文本段落:
新帝對群臣彈章模棱兩可的態度,使得魏忠賢自亂陣腳,下氣結交新帝的“從龍舊臣”徐應元,主動請辭東廠印,交還子侄冒封的爵賞,崇祯皇帝順水推舟准許魏忠賢退歸私宅。

魏閹一黨失勢,彈劾奏疏紛至,崇祯帝立刻下旨將魏忠賢押解鳳陽、崔呈秀鎖拿來京,魏、崔自知罪大惡極都自缢而死。閹黨元凶魏忠賢、崔呈秀、客氏授首,朝廷又頒布爰書定各首逆與諸從犯罪名。

魏、崔、客三大首逆雖死,卻難抵滔天大罪。崇祯皇帝接受臣下建議,下令將魏忠賢于河間府淩遲戮屍,崔呈秀于薊州斬首,查檢客氏屍首。又命將定罪爰書堪布天下,以爲後來者警戒。

肅清朝內閹黨後,崇祯帝起用因得罪魏忠賢被罷黜的梅之煥、耿如杞、惠世揚等能臣;爲受魏閹一黨迫害致死東林諸君子贈官贈谥,撫恤其後人;增補賢能之士入閣輔政,一夕之間朝中衆正滿朝。同時廢除了閹黨的苛政,禁毀了《三朝要典》,百姓人人稱道“好皇帝”。

應做事項:
- a) 依據這段講崇禎帝清除閹黨的文本段落,說明朝廷為何把定罪爰書頒布天下,限一到三句話。
- b) 從崇禎帝清除閹黨的文本段落中找出答案,每行一題:
(i) 魏忠賢主動請辭的是哪一衙門的印?
(ii) 崔呈秀在何處被斬首?
(iii) 崇禎帝禁毀了哪一部書?
- c) 接著崇禎帝清除閹黨這段文本段落的末句往下續寫。

所示資料:
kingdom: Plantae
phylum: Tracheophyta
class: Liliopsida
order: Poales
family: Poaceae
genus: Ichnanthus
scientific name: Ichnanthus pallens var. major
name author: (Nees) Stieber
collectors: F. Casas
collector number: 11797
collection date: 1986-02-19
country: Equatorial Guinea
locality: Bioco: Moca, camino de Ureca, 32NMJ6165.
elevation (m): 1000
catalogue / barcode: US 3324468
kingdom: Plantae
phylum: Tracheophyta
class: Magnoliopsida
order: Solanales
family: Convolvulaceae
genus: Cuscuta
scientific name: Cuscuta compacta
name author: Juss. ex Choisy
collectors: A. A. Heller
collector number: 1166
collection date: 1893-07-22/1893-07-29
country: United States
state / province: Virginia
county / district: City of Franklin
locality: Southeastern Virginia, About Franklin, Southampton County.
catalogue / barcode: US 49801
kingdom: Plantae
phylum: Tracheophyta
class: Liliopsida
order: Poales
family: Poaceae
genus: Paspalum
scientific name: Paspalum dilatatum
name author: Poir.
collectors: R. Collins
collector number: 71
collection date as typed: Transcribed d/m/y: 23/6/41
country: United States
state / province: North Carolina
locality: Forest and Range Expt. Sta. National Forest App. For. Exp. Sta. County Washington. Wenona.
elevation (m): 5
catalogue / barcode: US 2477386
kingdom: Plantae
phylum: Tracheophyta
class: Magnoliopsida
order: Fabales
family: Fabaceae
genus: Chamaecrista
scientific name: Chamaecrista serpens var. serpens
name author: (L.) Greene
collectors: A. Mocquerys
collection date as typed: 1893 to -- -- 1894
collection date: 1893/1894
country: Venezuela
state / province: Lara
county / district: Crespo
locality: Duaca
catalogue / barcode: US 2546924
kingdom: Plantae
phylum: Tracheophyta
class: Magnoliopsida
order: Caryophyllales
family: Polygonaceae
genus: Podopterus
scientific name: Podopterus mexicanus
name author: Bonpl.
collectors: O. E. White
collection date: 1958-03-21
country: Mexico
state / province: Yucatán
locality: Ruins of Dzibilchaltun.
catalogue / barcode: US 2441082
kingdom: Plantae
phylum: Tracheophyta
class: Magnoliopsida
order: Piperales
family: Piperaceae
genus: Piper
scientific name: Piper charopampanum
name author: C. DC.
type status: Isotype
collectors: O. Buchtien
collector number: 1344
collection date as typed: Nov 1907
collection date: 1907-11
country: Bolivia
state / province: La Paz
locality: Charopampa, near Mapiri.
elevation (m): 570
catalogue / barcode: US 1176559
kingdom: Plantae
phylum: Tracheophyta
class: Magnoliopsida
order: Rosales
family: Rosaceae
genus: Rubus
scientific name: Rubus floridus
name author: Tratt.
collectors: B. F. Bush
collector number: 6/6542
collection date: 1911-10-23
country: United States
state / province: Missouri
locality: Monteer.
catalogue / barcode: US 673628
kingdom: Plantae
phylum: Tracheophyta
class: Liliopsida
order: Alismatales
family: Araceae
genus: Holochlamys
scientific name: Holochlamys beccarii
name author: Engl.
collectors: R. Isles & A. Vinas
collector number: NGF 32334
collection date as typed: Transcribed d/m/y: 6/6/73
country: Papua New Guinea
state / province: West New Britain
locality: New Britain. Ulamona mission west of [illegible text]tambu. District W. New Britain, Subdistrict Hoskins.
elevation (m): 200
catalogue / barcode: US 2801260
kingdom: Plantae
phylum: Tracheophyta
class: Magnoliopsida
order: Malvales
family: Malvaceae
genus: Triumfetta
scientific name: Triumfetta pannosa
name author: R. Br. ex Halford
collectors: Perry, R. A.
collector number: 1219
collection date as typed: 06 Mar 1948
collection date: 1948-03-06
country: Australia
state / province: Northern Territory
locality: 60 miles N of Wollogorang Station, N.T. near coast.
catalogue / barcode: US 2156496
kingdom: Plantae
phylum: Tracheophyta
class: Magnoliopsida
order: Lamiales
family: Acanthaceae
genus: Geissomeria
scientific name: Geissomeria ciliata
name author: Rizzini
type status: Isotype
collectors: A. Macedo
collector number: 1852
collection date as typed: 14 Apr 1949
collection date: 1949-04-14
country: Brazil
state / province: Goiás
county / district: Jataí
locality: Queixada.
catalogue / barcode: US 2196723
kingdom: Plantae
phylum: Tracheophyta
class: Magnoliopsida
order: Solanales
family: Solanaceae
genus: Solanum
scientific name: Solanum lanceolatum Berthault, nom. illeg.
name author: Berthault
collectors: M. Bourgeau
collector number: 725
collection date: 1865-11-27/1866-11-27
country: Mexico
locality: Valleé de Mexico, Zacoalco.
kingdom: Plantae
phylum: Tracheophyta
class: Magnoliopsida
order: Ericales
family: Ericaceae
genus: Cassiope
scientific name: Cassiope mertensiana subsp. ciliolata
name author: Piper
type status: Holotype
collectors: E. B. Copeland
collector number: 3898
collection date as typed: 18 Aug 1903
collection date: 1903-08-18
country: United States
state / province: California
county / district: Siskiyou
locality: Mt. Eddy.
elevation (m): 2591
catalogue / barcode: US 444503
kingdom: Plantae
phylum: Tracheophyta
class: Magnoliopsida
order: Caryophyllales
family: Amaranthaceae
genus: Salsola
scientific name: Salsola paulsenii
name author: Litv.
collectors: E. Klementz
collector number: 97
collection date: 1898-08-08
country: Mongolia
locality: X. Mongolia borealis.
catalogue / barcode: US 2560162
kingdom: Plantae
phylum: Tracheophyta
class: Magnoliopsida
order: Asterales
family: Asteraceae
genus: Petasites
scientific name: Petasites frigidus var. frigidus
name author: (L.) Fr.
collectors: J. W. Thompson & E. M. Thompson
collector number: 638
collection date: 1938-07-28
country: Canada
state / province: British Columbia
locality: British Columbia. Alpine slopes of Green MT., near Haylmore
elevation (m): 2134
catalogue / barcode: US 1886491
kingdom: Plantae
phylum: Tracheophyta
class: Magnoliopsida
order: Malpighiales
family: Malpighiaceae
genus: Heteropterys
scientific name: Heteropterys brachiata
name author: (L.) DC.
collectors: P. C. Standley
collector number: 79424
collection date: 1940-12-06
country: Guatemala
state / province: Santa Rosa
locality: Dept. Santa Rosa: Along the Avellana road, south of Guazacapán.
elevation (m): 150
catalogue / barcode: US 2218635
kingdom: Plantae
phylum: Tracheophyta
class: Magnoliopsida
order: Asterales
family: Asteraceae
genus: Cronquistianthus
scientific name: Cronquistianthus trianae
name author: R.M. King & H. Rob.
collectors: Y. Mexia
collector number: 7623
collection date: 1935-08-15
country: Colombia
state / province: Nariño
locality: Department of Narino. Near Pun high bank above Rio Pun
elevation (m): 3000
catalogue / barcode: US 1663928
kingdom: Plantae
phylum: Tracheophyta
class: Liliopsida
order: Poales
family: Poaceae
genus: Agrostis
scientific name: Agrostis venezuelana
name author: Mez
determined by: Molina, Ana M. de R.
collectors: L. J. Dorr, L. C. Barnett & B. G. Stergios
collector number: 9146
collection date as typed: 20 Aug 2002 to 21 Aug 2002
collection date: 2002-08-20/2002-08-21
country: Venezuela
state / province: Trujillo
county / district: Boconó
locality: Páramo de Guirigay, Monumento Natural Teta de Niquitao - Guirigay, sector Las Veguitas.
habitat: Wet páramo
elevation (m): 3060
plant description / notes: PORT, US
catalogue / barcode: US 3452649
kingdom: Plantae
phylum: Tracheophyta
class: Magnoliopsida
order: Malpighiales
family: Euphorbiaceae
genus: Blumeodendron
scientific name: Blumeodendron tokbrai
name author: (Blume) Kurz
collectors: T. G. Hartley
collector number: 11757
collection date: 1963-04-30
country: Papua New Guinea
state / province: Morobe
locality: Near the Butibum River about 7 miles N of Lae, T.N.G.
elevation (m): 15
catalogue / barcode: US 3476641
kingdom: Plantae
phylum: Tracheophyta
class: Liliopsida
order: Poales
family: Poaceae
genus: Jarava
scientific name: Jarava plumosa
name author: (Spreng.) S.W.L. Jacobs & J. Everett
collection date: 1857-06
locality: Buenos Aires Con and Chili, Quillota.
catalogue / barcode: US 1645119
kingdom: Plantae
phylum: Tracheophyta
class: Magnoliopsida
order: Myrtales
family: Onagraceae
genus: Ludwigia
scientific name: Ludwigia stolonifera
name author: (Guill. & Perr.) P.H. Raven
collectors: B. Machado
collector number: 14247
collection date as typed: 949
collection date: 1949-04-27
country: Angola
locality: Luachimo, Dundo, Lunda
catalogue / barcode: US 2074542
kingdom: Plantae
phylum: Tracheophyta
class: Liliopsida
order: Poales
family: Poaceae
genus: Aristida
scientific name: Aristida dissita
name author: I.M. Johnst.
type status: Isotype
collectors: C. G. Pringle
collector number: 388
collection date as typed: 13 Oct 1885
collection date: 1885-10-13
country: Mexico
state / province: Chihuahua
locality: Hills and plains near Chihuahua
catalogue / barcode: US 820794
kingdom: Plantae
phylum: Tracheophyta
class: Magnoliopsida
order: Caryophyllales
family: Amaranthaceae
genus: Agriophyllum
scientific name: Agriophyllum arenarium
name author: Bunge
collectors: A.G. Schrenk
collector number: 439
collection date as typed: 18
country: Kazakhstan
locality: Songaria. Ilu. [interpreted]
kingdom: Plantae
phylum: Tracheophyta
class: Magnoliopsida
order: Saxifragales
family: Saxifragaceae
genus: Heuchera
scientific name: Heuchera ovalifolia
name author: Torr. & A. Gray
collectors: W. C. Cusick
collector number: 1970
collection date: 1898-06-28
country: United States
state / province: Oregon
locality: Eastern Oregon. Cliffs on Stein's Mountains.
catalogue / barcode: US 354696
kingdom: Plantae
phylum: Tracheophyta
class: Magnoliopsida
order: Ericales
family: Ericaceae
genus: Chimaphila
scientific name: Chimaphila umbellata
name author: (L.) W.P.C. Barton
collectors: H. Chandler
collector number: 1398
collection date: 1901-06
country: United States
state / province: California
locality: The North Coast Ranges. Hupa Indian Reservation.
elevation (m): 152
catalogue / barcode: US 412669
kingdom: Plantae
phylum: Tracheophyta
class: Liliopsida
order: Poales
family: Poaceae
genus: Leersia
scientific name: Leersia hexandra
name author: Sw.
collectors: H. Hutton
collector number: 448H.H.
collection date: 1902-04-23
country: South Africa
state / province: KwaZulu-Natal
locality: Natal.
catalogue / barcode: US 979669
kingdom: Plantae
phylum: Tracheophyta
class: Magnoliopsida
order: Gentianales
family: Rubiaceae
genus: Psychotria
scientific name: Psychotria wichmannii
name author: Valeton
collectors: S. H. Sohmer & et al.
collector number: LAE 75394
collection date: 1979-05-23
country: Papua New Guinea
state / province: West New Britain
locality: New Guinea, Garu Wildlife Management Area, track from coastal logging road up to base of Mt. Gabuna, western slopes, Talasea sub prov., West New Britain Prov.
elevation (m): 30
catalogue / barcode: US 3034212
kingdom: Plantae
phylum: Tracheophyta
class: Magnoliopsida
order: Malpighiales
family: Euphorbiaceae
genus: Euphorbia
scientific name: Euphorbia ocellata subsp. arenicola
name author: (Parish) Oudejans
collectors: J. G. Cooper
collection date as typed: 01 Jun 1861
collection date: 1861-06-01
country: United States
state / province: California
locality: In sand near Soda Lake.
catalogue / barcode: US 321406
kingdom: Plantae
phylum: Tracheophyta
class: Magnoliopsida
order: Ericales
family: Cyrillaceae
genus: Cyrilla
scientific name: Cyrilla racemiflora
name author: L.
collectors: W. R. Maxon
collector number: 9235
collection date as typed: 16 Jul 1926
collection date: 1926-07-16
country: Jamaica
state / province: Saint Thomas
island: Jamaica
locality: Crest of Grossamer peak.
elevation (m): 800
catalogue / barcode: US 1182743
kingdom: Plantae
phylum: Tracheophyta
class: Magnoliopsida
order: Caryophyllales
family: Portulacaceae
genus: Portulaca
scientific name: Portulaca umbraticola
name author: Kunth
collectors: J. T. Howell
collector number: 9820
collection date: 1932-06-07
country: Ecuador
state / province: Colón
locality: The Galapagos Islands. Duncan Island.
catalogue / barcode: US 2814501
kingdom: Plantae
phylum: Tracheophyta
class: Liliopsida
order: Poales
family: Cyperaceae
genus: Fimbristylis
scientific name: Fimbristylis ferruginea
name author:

各題結果:
- a) 據文中所述,朝廷將定罪爰書堪布天下,是為了讓後來者引以為戒。

- b)
(i) 東廠。
(ii) 薊州。
(iii) 《三朝要典》。

- c)
閹黨的覆亡是皇權更叠、民怨四起、各派政治博弈此消彼長等多種因素綜合作用的結果。小說將魏忠賢閹黨覆滅的主要原因歸于崇祯皇帝的乾綱獨斷,是把複雜問題簡單化了。

崇祯皇帝並非全然是一位中興聖主,他爲人剛愎自用,當政的十七年間,閣老倏用倏廢,導致無人爲國家盡心辦事。聞流寇預警,詢問群臣禦敵之策,卻無一人響應;農民軍破城之際,親手撞鍾卻無一人至;危急之時任用宦官監軍,卻被宦官背叛“開門迎闖”。

魏忠賢閹黨七年禍國亂政耗盡了國家的生機,滅亡只是時間問題,志大才疏的崇祯皇帝縱使能掃除閹黨,但也無力回天。

«——·身死屍戮令人唏噓·——»

魏忠賢自缢于阜城客店,崔呈秀自缢于薊州老家,客氏在內廷中被亂棍打死,然而作爲禍亂朝政六年之久的首惡,一死並不足贖其罪。

崇祯元年初步清除魏忠賢亂黨後,崇祯皇帝即批複臣下進呈的定罪爰書道:“既會議明確,著行原籍撫按,魏忠賢于河間府戮屍淩遲,崔呈秀于薊州斬首。其客氏身屍亦著查出斬首。將爰書勘布,中外曉谕,以爲奸惡亂政之戒。”

戮刑由來已久,是一種將死刑與恥辱刑結合起來的刑罰,突出對犯人的羞辱,同時意在警戒世人。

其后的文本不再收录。